Esa historia me la relató un par de veces:
Aquella noche en la que su mujer falleció, el escritor permaneció sentado a los pies de la cama matrimonial dándole la espalda al cuerpo inerte. Así estuvo hasta el amanecer, con la vista fija en el ventanal mientras las nubes serpenteaban la luna. Cuando los primeros rayos del sol iluminaron la habitación, escuchó su voz que lo llamaba por su nombre. Cortázar se sobresaltó y al tercer llamado se volteó a mirarla, impidiendo que reviviera, ya que según lo pactado, el escritor debía esperar a que la luz del sol bañara completamente el cuerpo de su esposa sin que él la observara.
La última vez que la visité, Valentina ya estaba enferma, en cama. Tenía puesta una máscara de oxígeno, la cual de vez en cuando se quitaba para hablar. Allí, sobre la cama había unos álbumes de fotos, un estuche con lápices y bolígrafos y unos cuantos libros. Uno de ellos era una de esas novelas de viaje.
—Mira lo que tengo aquí —me dijo. Se movió con dificultad, y de la mesita de noche sacó un pequeño bulto envuelto en plástico. Era el mapa 611—. ¿Te acuerdas?
Le sonreí. Y me senté a los pies de la cama mientras le ayudaba a estirar el plano.
—Cómo no me voy a acordar, Valentina. ¡Pensilvania, Filadelfia, Cleveland!
Esta se quedó mirando el mapa unos segundos. Luego, cogió el bolígrafo rojo y empezó a marcar la ruta.
—El día que me encontré con Cortázar, aunque no le hablé, lo observé atentamente —me confesó—. Se le veía triste. O tal vez triste no sea la palabra, más bien resignado.

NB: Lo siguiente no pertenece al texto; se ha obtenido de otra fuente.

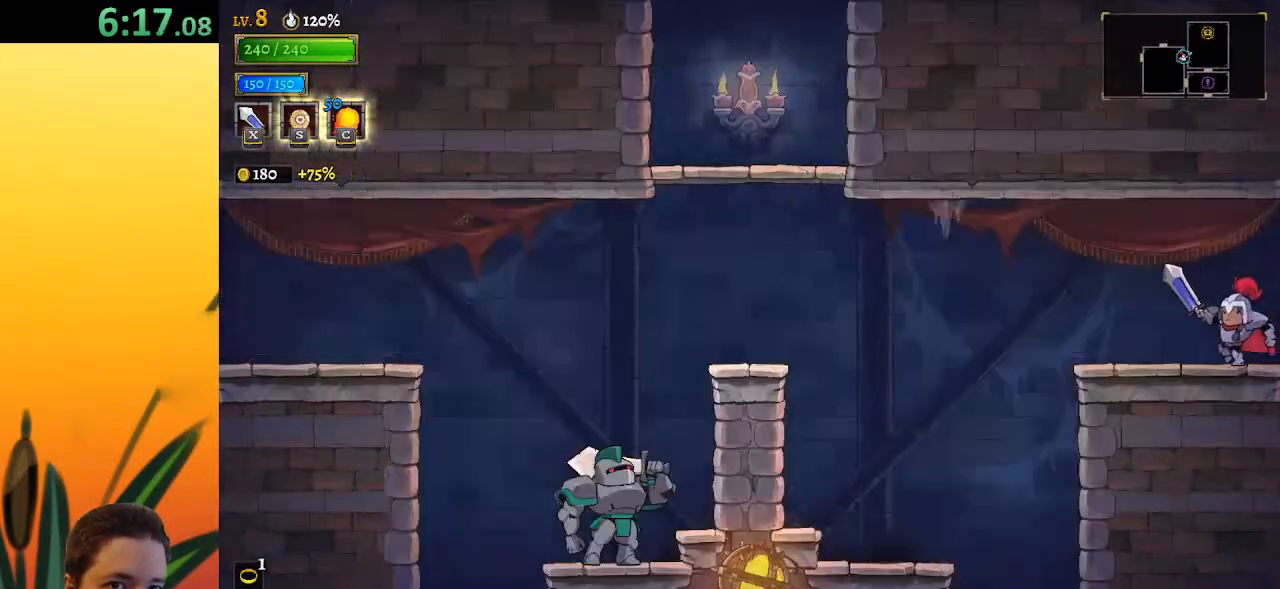
{"keys": ["left"], "events": [[33, "left", "up"], [500, "left", "down"]]}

—No era para menos. Su esposa había muerto hacía poco.
Asintió con un movimiento de cabeza.
—¿Te conté que nos miramos?
—¿Y eso? —le respondí—. Te lo tenías bien guardado.
—Lo vi perderse en las mesas del café y en un momento dado, cuando él ya estaba adentro, miró hacia donde estaba yo. Estoy segura de que me vio.
Valentina terminó de repasar la línea en el mapa y dejó a un lado el bolígrafo. Entonces se puso la máscara de oxígeno e inspiró largo, sin dejar de mirar el trazo rojo.
—El mejor mes para viajar por esta ruta es abril —dijo—, cuando la primavera está asentada y no hay muchos turistas.